Dataset items
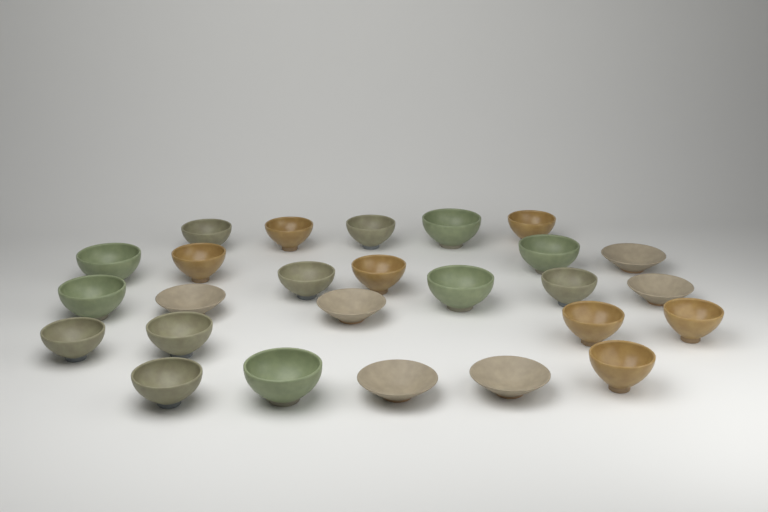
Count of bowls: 26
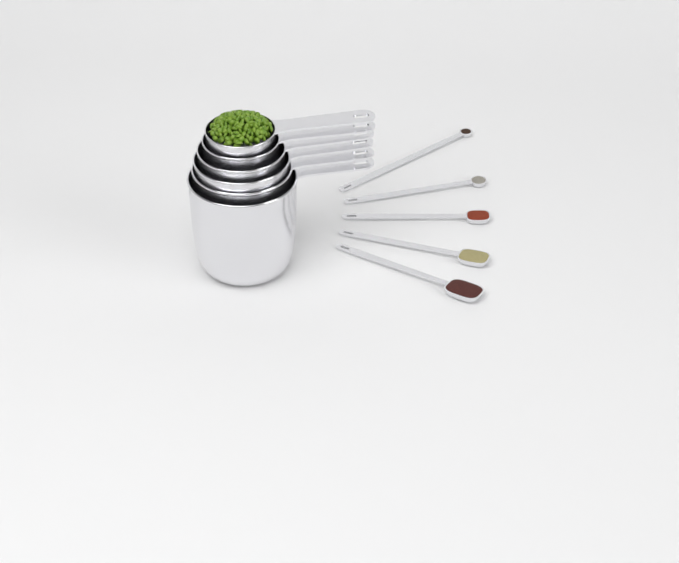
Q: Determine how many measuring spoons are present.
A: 5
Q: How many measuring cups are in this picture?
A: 6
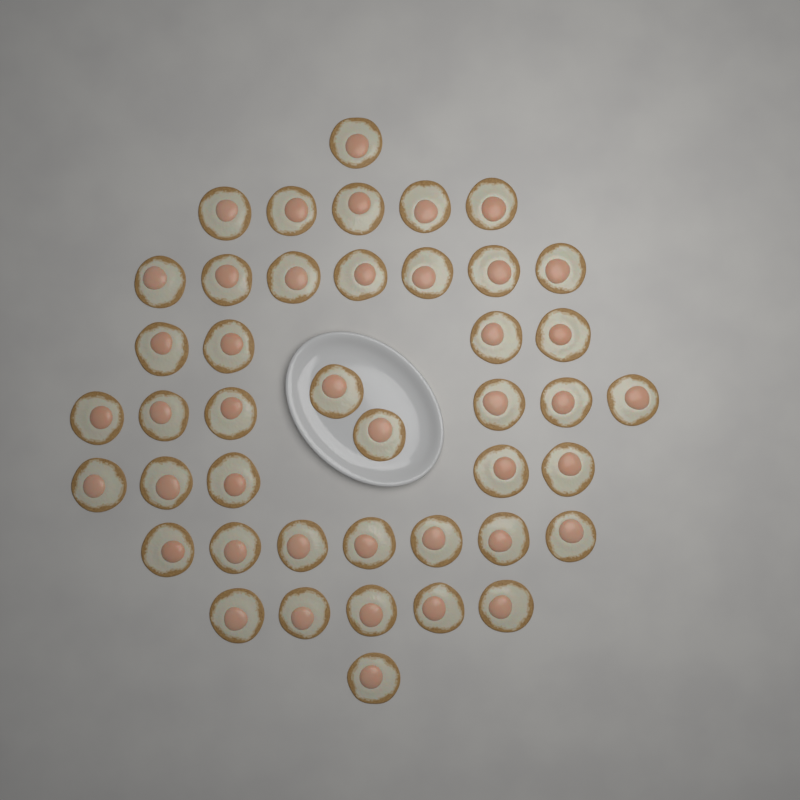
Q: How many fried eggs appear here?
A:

[What is needed] Please give back every line of the records above without any change, leaving out the pictures.

[Exercise response]
Count of bowls: 26
Q: Determine how many measuring spoons are present.
A: 5
Q: How many measuring cups are in this picture?
A: 6
Q: How many fried eggs appear here?
A:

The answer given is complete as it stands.